One of the most important things to do in between consecutive day marathons is to eat. You have to replenish what you burned race 1 and then stockpile for race 2. My problem has always been I have no appetite right after a race (or heck, during a race either). That hurt me in my debut 100 mile race and sure enough, it got me here as well.
I woke up with two other people in my hotel room. Morgan, (fellow marathon freak and girlfriend to Gary, whom you have heard of before on this blog) and Adam, a marathon maniac from L.A. who just needed a place to crash. We had a pleasant conversation about marathoning the night before at (you guessed it) Applebee’s. Adam was walking the race (due to recent surgery) so he did the early start (6am as opposed to the main 7:45am start) a
nd so I drove him to the starting line early but the early rise was in my normal ritual, so no fuss.
Morgan and I got ready and headed to the start 45 min before the gun. We hung out with the crowds of marathon manics the day before in NH, but couldn’t find them here in Maine until right before race start. The weather was a carbon copy of the previous day, but a few degrees colder and no wind whatsoever. A little wind would creep up near the end, but the temperature would off set it.
The very first steps (and all others) were painful, the first few miles adding up to be horrible. My quads and calves were fine, but my ankles and shins were in pain and I looked silly, trying to compensate. I just tried to be gentle, but honestly wanted to stop from the very beginning. After a few miles I think I just got numb to the pain and my gait got stable and I seemed to get used to it. My first mile was 7:32 and in the end my per mile average was a little over 7:40, so there was not too much slow down. Sadly, I am getting used to running with that pain. I shall overcome. Damnit.

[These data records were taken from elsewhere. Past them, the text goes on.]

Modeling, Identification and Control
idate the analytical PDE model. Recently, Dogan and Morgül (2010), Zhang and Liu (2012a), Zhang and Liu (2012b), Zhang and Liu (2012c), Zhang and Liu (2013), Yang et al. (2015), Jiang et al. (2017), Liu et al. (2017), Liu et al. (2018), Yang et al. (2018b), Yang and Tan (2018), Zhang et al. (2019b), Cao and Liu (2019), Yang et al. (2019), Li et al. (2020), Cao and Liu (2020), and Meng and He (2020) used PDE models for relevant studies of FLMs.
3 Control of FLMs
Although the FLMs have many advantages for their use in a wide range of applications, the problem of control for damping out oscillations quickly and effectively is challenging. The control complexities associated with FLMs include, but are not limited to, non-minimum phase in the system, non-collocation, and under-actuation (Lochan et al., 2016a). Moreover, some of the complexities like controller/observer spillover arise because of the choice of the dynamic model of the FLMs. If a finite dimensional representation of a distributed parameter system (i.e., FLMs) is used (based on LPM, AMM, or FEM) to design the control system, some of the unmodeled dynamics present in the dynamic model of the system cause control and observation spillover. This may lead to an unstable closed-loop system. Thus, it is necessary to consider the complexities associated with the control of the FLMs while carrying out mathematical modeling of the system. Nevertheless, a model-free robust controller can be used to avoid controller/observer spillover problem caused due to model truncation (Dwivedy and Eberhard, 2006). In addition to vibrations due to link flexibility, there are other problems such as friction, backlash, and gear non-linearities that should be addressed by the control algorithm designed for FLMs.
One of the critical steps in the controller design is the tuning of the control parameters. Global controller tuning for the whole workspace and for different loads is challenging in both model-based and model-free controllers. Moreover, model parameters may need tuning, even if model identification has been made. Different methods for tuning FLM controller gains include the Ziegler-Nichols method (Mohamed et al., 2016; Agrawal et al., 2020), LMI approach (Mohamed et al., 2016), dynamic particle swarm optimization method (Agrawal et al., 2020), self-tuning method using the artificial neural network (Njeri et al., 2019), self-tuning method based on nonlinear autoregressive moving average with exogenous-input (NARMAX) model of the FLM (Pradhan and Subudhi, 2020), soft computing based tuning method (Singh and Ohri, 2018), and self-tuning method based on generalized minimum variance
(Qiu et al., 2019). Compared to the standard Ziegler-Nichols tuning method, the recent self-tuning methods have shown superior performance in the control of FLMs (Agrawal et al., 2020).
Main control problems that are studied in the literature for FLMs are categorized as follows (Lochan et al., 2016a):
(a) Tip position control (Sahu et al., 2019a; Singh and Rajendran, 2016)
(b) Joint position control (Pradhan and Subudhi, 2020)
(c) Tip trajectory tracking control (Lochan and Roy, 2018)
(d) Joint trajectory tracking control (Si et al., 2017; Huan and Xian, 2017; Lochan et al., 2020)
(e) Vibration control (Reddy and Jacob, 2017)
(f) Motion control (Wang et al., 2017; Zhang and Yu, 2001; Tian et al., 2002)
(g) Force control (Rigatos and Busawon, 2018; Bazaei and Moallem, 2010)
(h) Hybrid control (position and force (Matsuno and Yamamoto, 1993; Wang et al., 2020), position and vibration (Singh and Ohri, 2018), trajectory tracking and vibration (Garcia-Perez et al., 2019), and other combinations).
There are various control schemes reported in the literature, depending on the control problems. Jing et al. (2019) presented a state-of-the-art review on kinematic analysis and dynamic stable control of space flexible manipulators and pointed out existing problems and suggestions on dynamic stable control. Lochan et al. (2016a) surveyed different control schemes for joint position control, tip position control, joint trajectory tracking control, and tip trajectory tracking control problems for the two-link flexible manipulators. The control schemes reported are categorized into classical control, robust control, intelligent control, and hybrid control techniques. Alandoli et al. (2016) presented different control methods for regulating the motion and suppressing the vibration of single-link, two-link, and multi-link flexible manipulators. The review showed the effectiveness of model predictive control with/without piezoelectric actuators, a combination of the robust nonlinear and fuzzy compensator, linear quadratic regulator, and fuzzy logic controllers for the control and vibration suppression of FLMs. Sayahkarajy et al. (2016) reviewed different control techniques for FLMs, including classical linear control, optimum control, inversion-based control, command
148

For the second day in a row, there was a portion of out-and-back togetherness that allowed me to again high five a bunch of marathon maniacs, which again was cool. A built in cheering squad, gotta love it. They were all happy and enjoying themselves, many again taking pictures of other maniacs.
Since I did not eat enough I got horribly tired and was running on fumes for the last 8 miles. I actually started taking Gatorade at aid stations (which I almost never do) just to try to survive. Just then I remembered I did not use my new and improved recovery drink, chocolate milk. How could I have been so forgetful??
The course was fine, starting out near a bay (I never did have a good view of the ocean during the race which was a bummer) and then getting to urban ‘backroads’ with lots of color changing trees. Nothing to right home about, just another course, actually. What for sure did stink was that with about 2 miles to go, you can see the finish line area. I hate that, because then those last miles seem to take forever. If and when I design a marathon course, you come around the last corner and you have 100m to go. Done :)
Since I had not eaten enough, after my handstand, I was hungry. Very hungry. I was waiting for Morgan to come in such that I could take her to the airport so I hung around the finish line and ate. A lot. Several glasses of Gatorade, 2 bottles of water, 2 bagels with cream cheese, 2 bottles of chocolate milk and 7 containers of yogurt. Later I would eat a lot more, probably the most I have ever eaten in a 10 hour period in my life. Yeah, I was toast at the end of this one. I am glad I can still say that I learn a little more about my running every race, even after 51 marathons.
A two step flight late Sunday got me home in my bed a little after midnight. I was so completely exhausted because the flights were just short enough that I couldn’t sleep on either one. It took me a few days to catch up on sleep. Now I have to nurse my legs and eat a bunch because my new marathons are next weekend. ugh.